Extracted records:
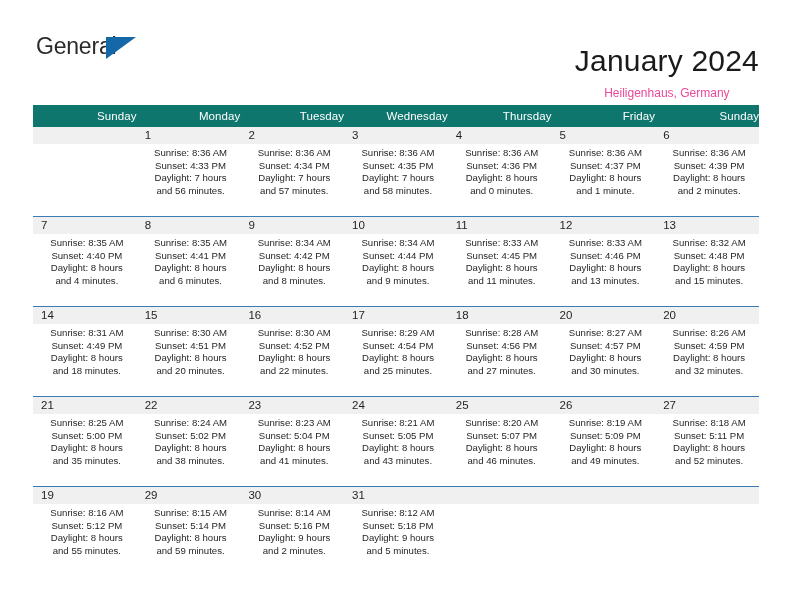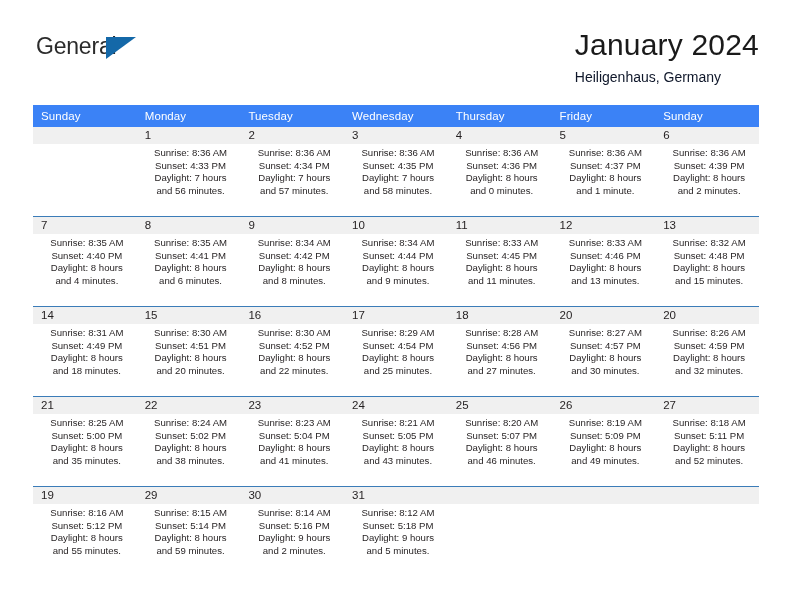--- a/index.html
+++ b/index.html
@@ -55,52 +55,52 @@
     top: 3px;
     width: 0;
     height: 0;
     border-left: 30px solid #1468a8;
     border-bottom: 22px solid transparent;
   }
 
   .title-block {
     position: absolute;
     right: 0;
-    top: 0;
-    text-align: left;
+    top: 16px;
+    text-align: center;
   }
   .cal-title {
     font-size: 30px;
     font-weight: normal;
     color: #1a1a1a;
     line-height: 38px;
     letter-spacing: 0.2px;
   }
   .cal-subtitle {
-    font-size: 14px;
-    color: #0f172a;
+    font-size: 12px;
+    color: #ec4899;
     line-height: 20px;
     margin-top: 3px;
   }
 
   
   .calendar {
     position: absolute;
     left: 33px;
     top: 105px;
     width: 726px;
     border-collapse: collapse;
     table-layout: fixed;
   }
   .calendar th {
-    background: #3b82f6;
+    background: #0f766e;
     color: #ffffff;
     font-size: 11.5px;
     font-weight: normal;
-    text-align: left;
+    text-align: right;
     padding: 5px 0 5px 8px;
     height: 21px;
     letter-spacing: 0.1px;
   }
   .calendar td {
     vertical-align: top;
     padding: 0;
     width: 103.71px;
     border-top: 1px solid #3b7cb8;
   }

**WHAT IS BEING ASKED**
What you give back should be the lines from the one with "letter-spacing: 0.1px;" to the end of the data, copied exactly, both ends included.

**RESPONSE BOX**
     letter-spacing: 0.1px;
   }
   .calendar td {
     vertical-align: top;
     padding: 0;
     width: 103.71px;
     border-top: 1px solid #3b7cb8;
   }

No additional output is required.